→ YOUR ASSIGNMENT:
I would like every line of the records below that contains the word "ConfiguratorConfig" copied.

→ RECORDS PROVIDED:
◆ ◆ ◆ ◆ ◆
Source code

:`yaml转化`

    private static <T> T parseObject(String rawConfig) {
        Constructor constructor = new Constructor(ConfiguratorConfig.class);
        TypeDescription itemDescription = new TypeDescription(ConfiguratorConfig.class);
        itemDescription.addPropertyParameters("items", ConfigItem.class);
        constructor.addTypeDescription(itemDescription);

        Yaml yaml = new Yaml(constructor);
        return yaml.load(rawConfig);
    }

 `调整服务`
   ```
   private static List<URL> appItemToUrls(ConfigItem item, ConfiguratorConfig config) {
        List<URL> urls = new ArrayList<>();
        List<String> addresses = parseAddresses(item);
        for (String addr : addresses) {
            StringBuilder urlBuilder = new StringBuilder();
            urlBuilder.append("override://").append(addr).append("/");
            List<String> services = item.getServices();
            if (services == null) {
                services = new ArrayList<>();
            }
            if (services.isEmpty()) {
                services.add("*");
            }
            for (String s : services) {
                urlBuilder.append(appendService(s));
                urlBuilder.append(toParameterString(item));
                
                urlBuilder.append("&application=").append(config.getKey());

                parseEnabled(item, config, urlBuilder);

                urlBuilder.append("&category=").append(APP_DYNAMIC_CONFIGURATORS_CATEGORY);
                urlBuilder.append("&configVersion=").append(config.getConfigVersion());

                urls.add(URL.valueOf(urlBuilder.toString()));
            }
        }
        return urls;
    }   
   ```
◆ ◆ ◆ ◆ ◆
→ REPLY:
        Constructor constructor = new Constructor(ConfiguratorConfig.class);
        TypeDescription itemDescription = new TypeDescription(ConfiguratorConfig.class);
   private static List<URL> appItemToUrls(ConfigItem item, ConfiguratorConfig config) {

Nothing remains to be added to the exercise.